For what came out of Bush-Gore in 2000 evidenced the flagrant hypocrisies that are manifested, even by those expected to be the noblest, when the prejudices of their own politics, and the expectations of those who championed their presence as tribunes are considered. The sanctity of State’s Rights, long heralded and argued for, fell by the wayside. And so, too, did all the controversies and disputes over judicial activism versus judicial restraint. To some degree, the same could be said about originalism. Republican judges saw it fit, with the vast import of the matter before them and the implications for the future duly considered, to go against all that they had said that they stood for and stood for immovably. It is a credit to Mr. Gore and his people that they bowed before the sullied majesty of the law; it is a testimony to the maturity of the American people that they moved ahead with living.

With that as backdrop, I now come to Guyana and our own issues about SoPs and who has the credible ones; about the roles and obligations of Returning Officers, and the responsibilities embedded in those, and the untouchable places of first Gecom and then the courts. In the coalition quarter the right things are being said in the right tones; it is of the highest regard for whatever comes out of first the courts and then Gecom. As to how much that will hold true remains to be determined and cannot be ascertained at this time. Almost simultaneously in this war for any advantage, the opposition has gone on public record to state that regardless of where and how the court lands, the process and count, with specific reference to Region 4, is fraudulent. That, by itself, is a whole mouthful. I digest that to mean that unless the favorable emerges, then that is what it is: fraudulent. And in that I detect enduring present dangers and future troubles.

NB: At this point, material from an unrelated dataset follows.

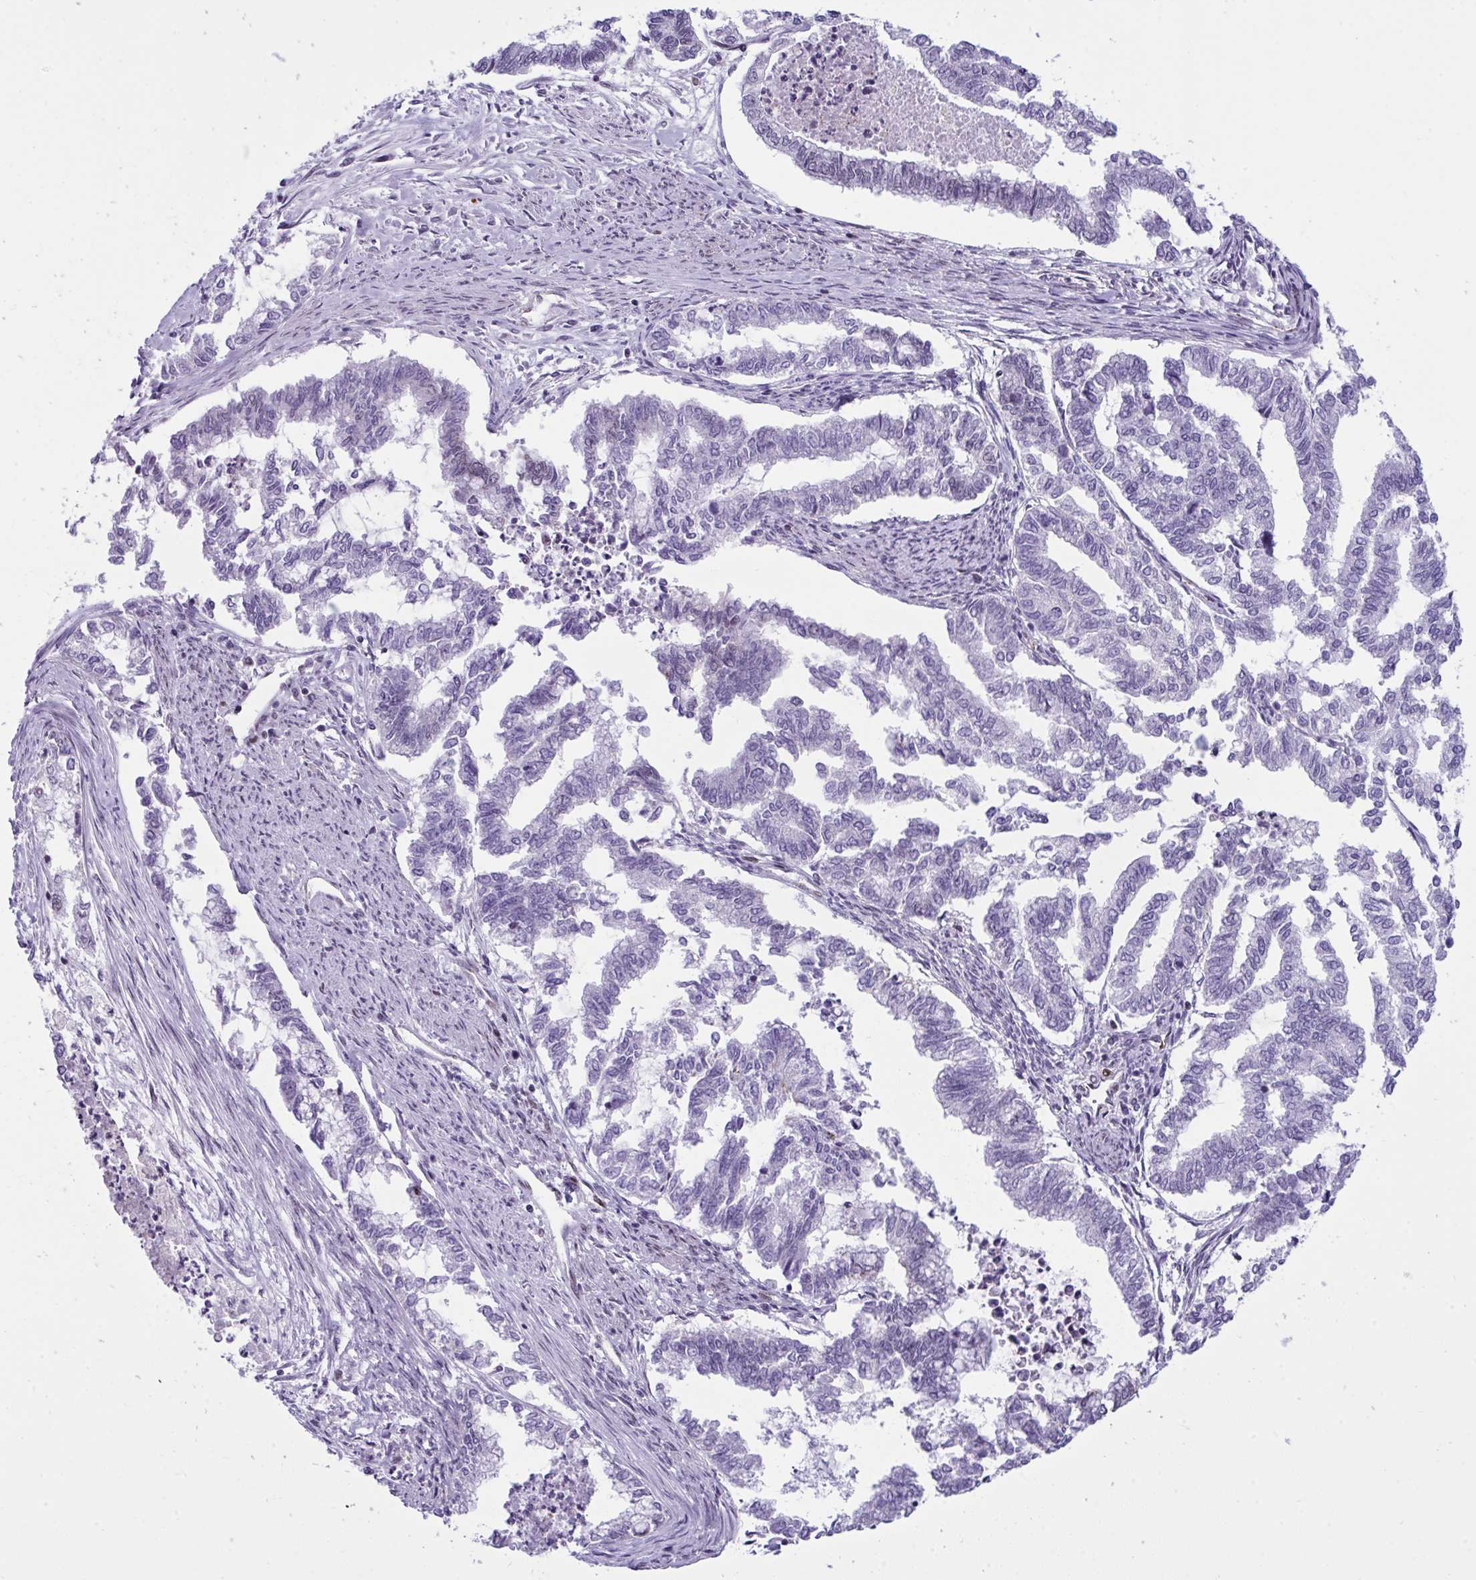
{"staining": {"intensity": "negative", "quantity": "none", "location": "none"}, "tissue": "endometrial cancer", "cell_type": "Tumor cells", "image_type": "cancer", "snomed": [{"axis": "morphology", "description": "Adenocarcinoma, NOS"}, {"axis": "topography", "description": "Endometrium"}], "caption": "Immunohistochemical staining of endometrial cancer (adenocarcinoma) displays no significant staining in tumor cells. Brightfield microscopy of IHC stained with DAB (3,3'-diaminobenzidine) (brown) and hematoxylin (blue), captured at high magnification.", "gene": "ZFHX3", "patient": {"sex": "female", "age": 79}}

Let this be remembered (and it is why I spent a while with the Bush-Gore holding): judges. Wherever they may be, do not operate in a vacuum; despite the grand words and infinitely majestic thoughts that grace some decisions, more than a few are usually a reflection of their circumstances, their relationships, their first loyalties. Sometimes the law is not the first. Maybe matters may move ahead differently here on this occasion.

While the Americans, party and people, moved on, we will not be able to do so to any satisfying degree. For both sides to the unbridgeable political and racial divide are positioning for objection and resistance beyond the courts and Gecom. Neither is the last battleground, since no one seems ready to yield any ground. On the coalition side, there is laying of the careful groundwork to continue; on that of the opposition it is readying to say that this cannot and will stand.

Mr GHK Lall is a Guyanese author, columnist and former financial analyst on Wall Street.